Across the entries that follow, count the lines with the string "Security" and reply with that count alone.

Stored data entries:
▬▬▬▬▬▬
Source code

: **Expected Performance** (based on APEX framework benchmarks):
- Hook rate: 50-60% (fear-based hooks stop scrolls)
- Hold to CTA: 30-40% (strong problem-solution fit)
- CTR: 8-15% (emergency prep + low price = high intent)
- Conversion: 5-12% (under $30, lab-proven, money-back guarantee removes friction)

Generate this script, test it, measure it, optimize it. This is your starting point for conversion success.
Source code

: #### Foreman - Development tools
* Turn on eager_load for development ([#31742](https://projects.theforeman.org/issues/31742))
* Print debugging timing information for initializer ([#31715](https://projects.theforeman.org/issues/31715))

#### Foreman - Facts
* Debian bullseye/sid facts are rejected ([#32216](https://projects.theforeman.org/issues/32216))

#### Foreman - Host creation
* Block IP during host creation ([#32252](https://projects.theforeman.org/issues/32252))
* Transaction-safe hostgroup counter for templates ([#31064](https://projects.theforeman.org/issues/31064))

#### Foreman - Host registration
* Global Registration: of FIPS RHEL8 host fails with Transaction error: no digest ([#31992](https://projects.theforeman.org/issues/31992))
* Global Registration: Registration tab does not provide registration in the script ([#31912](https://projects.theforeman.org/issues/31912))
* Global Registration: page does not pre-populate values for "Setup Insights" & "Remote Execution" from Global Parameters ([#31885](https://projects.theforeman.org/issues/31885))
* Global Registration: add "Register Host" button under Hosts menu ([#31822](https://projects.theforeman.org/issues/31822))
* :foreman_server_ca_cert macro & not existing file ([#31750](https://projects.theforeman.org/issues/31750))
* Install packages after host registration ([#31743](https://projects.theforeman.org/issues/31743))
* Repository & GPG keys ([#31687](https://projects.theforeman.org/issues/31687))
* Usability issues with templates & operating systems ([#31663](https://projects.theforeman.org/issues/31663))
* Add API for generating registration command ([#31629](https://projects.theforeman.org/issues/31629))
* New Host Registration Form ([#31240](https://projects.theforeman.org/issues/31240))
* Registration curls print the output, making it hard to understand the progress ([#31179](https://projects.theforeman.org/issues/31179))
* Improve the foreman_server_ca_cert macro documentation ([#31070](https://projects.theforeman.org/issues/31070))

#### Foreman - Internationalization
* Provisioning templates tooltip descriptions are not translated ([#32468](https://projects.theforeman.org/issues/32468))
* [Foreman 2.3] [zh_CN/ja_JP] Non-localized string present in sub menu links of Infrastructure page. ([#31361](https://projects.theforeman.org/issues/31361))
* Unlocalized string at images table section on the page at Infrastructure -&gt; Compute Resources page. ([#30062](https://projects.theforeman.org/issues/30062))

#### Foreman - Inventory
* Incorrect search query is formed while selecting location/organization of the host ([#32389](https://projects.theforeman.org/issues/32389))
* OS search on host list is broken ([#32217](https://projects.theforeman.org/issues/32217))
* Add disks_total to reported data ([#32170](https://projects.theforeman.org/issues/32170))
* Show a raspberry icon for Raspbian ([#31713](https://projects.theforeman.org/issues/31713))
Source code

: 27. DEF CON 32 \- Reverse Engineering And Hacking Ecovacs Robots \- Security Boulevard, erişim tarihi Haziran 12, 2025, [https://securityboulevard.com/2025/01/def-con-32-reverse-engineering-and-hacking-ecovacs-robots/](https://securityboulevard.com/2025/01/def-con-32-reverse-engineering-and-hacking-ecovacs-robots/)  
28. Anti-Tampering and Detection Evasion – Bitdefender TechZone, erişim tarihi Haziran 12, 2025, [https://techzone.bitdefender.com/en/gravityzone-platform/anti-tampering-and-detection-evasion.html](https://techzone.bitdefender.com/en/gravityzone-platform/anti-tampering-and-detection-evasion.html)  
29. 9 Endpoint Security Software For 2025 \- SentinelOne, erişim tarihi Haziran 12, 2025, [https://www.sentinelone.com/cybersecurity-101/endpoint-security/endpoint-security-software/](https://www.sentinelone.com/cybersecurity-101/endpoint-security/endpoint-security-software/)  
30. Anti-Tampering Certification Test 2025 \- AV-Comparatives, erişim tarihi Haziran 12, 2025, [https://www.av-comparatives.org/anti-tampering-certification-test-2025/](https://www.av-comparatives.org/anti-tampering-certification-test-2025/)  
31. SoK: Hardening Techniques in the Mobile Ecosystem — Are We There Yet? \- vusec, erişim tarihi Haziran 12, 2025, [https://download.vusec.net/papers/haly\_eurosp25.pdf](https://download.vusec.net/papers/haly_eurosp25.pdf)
▬▬▬▬▬▬
Task answer
2